Jeff: doesn't seem to matter here, human or not, customer service stinks. I know of very few places where I feel welcome as a customer, seems like even my money isn't enough.
Shell gasoline doesn't have tire air, or the can tire inflator to seal my flat.
Carmen Safeway doesn't have the one thing that makes them unique, that french bread I like half the time. Oh, we sold out, they tell me. So make more already.
The stores here stink.
I stopped by Han Nam to buy Tony some sanitizer so that he wouldn't get pink eye. I asked the cashier if there was any and she said "nothing". I continued to look through the aisles while she announced they didn't have any, they were sold out, I wasn't going to find any. Finally, the manager started looking with me and ten minutes later - viola. She just shrugged her shoulders and said, "oh, you found". The stores, the service, the customer care, it's all getting to me.

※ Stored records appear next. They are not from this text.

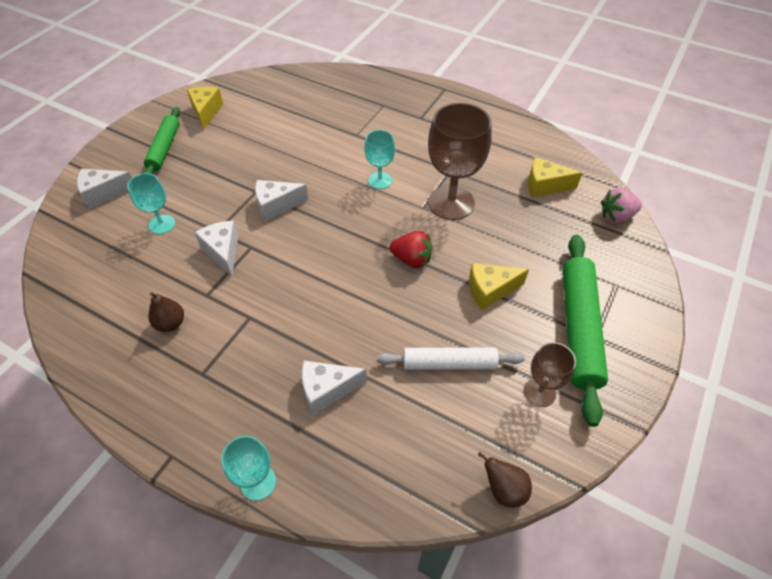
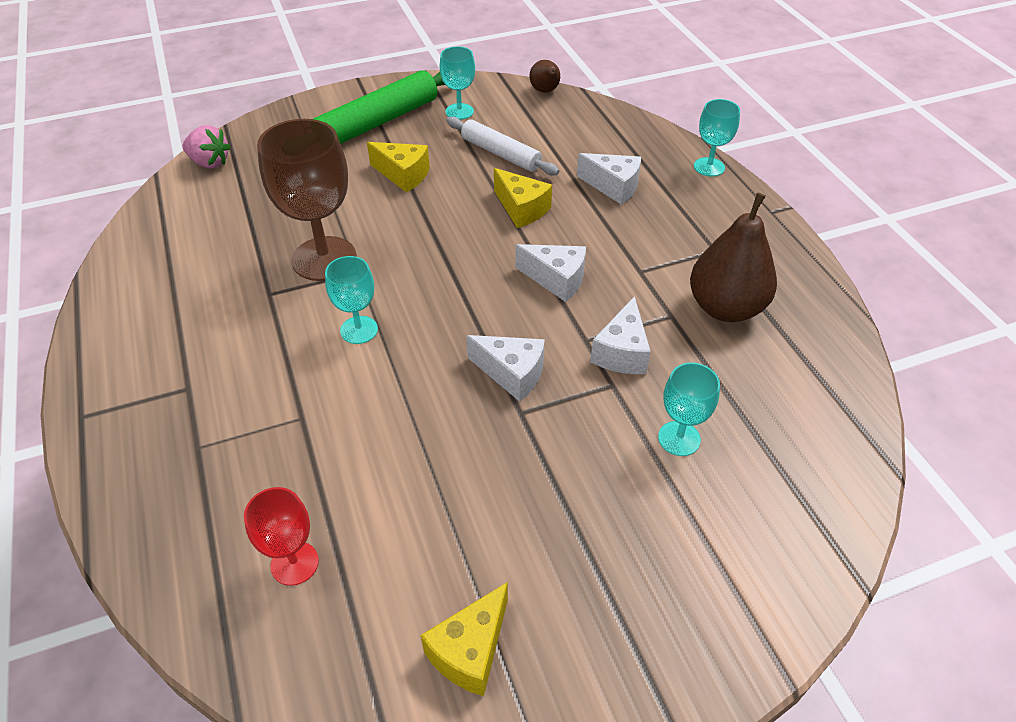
camera: 140 degrees left, 5 degrees down
(104, 193) = (747, 555): white cheese -> white cheese (556, 280)
(164, 148) = (601, 598): green rolling pin -> none
(170, 323) = (725, 308): brown pear -> brown pear, size x1.98
(297, 99) = (294, 563): none -> red goblet
(412, 259) = (435, 232): red strawberry -> none
(539, 392) = (459, 111): brown goblet -> turquoise goblet
(544, 186) = (214, 220): yellow cheese -> yellow cheese (521, 209)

Hilarious post, Boni! I love this stuff.
d
Hilarious post, Boni! I love it.
d
(that was me on that last message. i was signed into my other gmail account)
Funny post. Really well written and, you didn't need to tell us it was true--that's so obvious. Nothing but the truth could be so hilarious.
I, on the other hand, love the post office. I like snail mail. I use it at every opportunity. I like to go the post office when it's open and buy my stamps at the counter. Stamps from machines seem so cold and impersonal! And obviously frustrating. Snail mail is a little bit out of date, granted--but I like seeing those neatly lettered envelopes shooting down the mail slot. And I like getting letters, too.
If I'd been there, Boni, I would have given you the stamps. (I carry them around in my purse.)
And Jeff, btw, you can get the same French bread as Carmen Safeway's at Ebisuya. Yum.
Thanks Jane:) Sometimes I prefer electronic mail because I don't have to face cold and impersonal humans.
Ha ha! Thats so funny! Mr. O is really funny. Good one.
It's so much easier to say "nothing." I asked for something at Joeten once, something like "where's the spaghetti sauce," not exactly that but in that vein, and they just said they didn't know and walked off. I wonder why business is off.
Jeff,
Maybe it's a conspiracy against bald men!
I was at Joeten last night, asked for tootsie pops (for Halloween) and had the kid who as working there lead me to the place, show me several different versions of the candy that was available (minis, caramel), and when I asked for yet another (the traditional), had him tell me they didn't have them at Joeten but I could find them at Price Costco.
But yeah, friendly customer service does make a difference!
Maybe send the payment next time with no stamp, COD.
Buy a sheet of 1 centers and cover the envelope./ Drive em crazy with their little stamp cancelling stamp pad. (:-))
Boni,
You made my day! Everyone here at Oleai's is staring and my son moved away from me, but I enjoyed the story/truth by laughing out loud, because I could just visualize it! I think it is just another symptom of here-not having the right supplies, or very little of them.